主はそう言って笑顔の表情に戻って、手入れのときのように優しく手のひらで俺の頬を撫でた。

主の笑顔があたたかい。
胸がすとんとおちて、息が自然とできるようになっていく。

ああ、俺が拗ねるたびに、主はあんな哀しい顔をしていたのかと思うと、また胸が痛くなった。
主には笑顔のままでいてほしい。
そんな願望が俺の中に生まれていく。

「ありがとうございます、国広。
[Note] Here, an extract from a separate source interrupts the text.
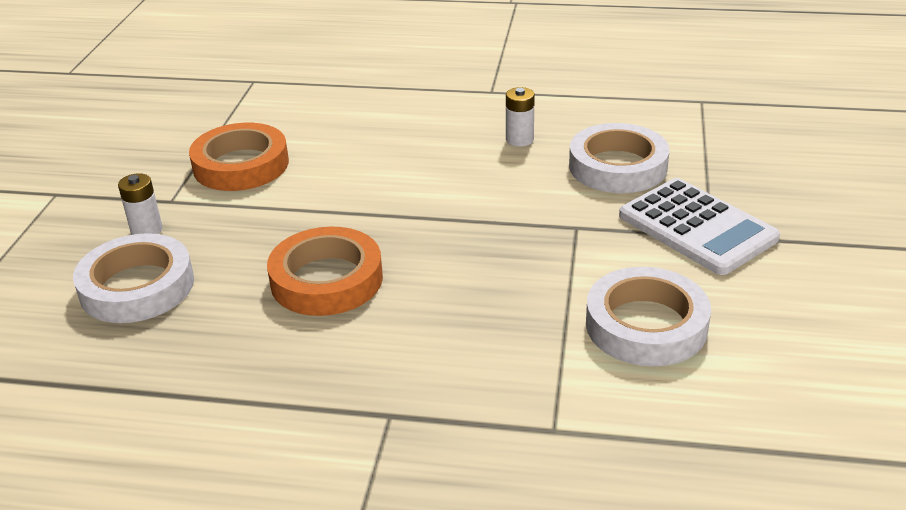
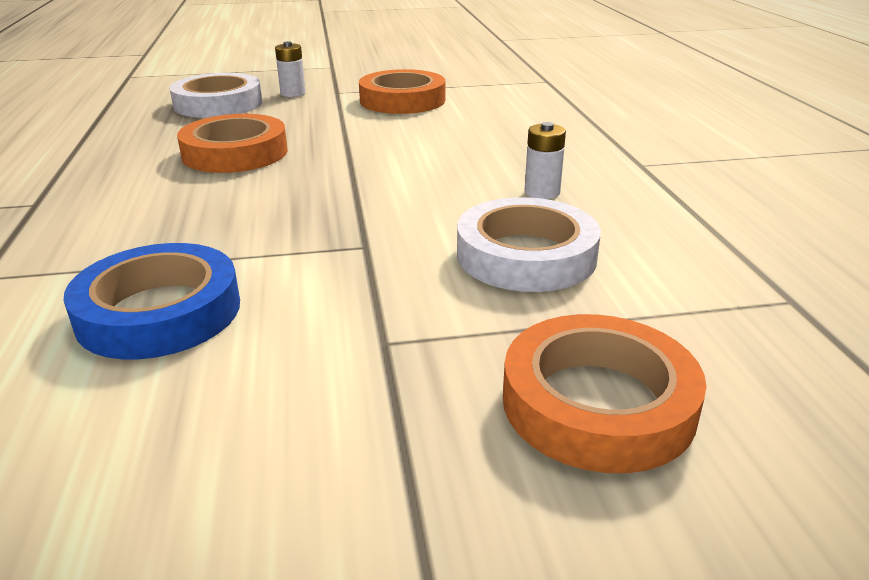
camera: 70 degrees right, 5 degrees down
white tape [586,267,711,366] -> blue tape [64,243,240,359]
white calculator [619,178,780,275] -> none
none -> orange tape [503,314,706,473]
少しずつでいいから、そうやって、あなた自身を認めてあげてください」

主が笑顔になるのなら、このニセモノの姿をみせてもいい。
そう、思った。
ニセモノでもいい、そう思い始めた。
主がこうやって抱きしめてくれる、それだけでいいと思った。
抱きしめてくれる主の顔を、じっ、っと見つめた。
優しい微笑みと視線が混じり合う。
すると、主の双眸に映る自分自身の表情が笑っていることに気がついた。